Products: Sep 15-19: 500ppm GO market weakens with strong sales from Korea
Gasoline: China expected to export more cargoes, causing slack fundamentals The differential for MR-size cargos of 92RON gasoline on an FOB South Korea unchanged. However, sales from China were expected to gain momentum going forward, and it was perceived that supply from the country would increase. As reported before, the Chinese government notified the third batch of export quotas of oil products this year on Tuesday night, and oil companies in the country were striving to decide export plans. PetroChina, one of the main exporters of the fuel in the country, was likely to start sales of the fuel from next week. The regular maintenance season of refineries were over in China, and the gasoline refining margins over Dubai crude oil stayed firm. On the demand side, as reported, purchases from Indonesia continued. While sales from China had been scarce for a while, procurements by state-owned Pertamina were not smooth. Thus, the company was repeating to issue buy tenders, a market source said.
Naphtha: JPN company buys 1H Nov cargo The first half November open-spec naphtha prices on a CFR Japan basis went down. While supply from Russia was expected to decrease going forward, the operation rates of naphtha crackers continued to be capped in Asia. A petrochemical company said that a sense of tight fundamentals was not so strong and density of delivered naphtha was relatively heavy. In the spot talks, Japan's Asahi Kasei Mitsubishi Chemical Ethylene Corp (AMEC) conducted a buy tender for 25,000mt of open-spec naphtha for delivery in the first half of November via a tender closed on Tuesday. On the other hand, demand in Europe was currently firm. Naphtha was being consumed for a gasoline blending. According to a market source, refineries in Europe were producing gasoline for Africa.
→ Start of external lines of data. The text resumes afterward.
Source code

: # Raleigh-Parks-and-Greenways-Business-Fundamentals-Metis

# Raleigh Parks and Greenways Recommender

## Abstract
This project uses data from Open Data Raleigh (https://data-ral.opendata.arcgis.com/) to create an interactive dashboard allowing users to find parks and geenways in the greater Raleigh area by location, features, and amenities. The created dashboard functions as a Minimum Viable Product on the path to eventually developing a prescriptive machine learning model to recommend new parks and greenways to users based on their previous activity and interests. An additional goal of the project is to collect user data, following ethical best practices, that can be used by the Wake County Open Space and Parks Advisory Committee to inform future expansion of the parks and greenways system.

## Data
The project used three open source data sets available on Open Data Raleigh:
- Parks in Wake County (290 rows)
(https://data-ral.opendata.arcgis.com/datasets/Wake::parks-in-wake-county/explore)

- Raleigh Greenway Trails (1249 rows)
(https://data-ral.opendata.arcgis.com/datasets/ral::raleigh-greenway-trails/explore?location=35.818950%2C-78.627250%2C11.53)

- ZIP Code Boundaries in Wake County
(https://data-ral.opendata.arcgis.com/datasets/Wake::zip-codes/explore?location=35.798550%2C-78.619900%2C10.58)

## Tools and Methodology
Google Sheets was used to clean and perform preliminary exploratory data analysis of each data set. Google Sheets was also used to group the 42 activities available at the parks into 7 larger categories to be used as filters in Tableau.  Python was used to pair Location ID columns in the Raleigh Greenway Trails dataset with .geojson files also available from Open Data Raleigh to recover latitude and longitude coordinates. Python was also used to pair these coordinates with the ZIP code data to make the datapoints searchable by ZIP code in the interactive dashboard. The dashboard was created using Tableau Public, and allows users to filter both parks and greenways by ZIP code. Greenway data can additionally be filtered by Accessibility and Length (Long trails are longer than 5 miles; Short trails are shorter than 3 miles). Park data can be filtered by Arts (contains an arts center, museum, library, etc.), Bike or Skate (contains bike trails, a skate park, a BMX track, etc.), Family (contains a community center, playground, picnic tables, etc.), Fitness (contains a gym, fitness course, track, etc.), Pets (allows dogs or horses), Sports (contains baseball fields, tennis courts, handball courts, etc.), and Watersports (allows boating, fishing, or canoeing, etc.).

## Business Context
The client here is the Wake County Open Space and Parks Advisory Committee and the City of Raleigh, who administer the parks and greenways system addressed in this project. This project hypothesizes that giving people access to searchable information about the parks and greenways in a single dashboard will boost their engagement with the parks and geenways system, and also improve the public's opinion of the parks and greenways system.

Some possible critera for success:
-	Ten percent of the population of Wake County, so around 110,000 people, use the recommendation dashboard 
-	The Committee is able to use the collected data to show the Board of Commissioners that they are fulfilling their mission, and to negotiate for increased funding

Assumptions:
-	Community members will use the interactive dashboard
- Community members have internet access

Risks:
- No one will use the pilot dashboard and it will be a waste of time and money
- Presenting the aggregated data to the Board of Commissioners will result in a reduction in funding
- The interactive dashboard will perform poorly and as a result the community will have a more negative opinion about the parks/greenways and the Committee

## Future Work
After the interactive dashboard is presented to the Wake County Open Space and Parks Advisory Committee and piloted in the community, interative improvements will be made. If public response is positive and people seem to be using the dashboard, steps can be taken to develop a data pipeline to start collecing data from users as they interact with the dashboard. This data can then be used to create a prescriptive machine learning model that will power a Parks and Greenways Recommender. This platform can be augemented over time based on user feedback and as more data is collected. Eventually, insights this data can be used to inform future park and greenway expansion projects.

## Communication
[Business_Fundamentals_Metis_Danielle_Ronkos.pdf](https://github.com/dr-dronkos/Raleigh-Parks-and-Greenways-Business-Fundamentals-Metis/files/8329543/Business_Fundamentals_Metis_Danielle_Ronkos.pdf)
Middle distillates: 500ppm GO market weakens with strong sales from Korea The differentials for MR-size cargoes of jet fuel on an FOB Northeast Asia basis unchanged. The Chinese government had announced the third batch of export quotas of oil products, but movements of oil companies to sell cargoes loading in October were slow. Some were thinking twice of their plans for the time being as the third batch was smaller than the initial market expectations. The differentials for MR-size cargoes of 0.05% sulfur gasoil on an FOB Northeast Asia basis went down. One sale after another from South Korea caused slack market fundamentals in the region. In Asia, prices for 0.05% sulfur gasoil were higher than jet fuel, so that sellers were focusing on the grade in terms of profitability. S-Oil Co in South Korea sold two MR-size cargoes loading on Oct 22-26 and Oct 27-31 via a tender Meanwhile, GS Caltex had sold an MR-size cargo loading on Oct 26-30.
Fuel oil: Sales from Dangote continue The differential for MR-size cargoes of 0.5% sulfur fuel oil on an FOB South Korea basis unchanged. However, in Asia especially in Singapore, inventories of fuel oil stood high, demand of low-sulfur fuel oil for power generation was expected to decline going forward toward the off-demand season of power. On the other hand, sales in the spot market were witnessed in part due to refinery troubles in the region. The 650.000b/d Dangote refinery in Nigeria conducted a tender to sell 130,000mt of low-sulfur straight run fuel oil (0.5%S) loading on Oct6-8. It was scheduled to close on Sep 19. As reported before, the residue fluid catalytic cracker (RFCC) had stopped operations at its refinery.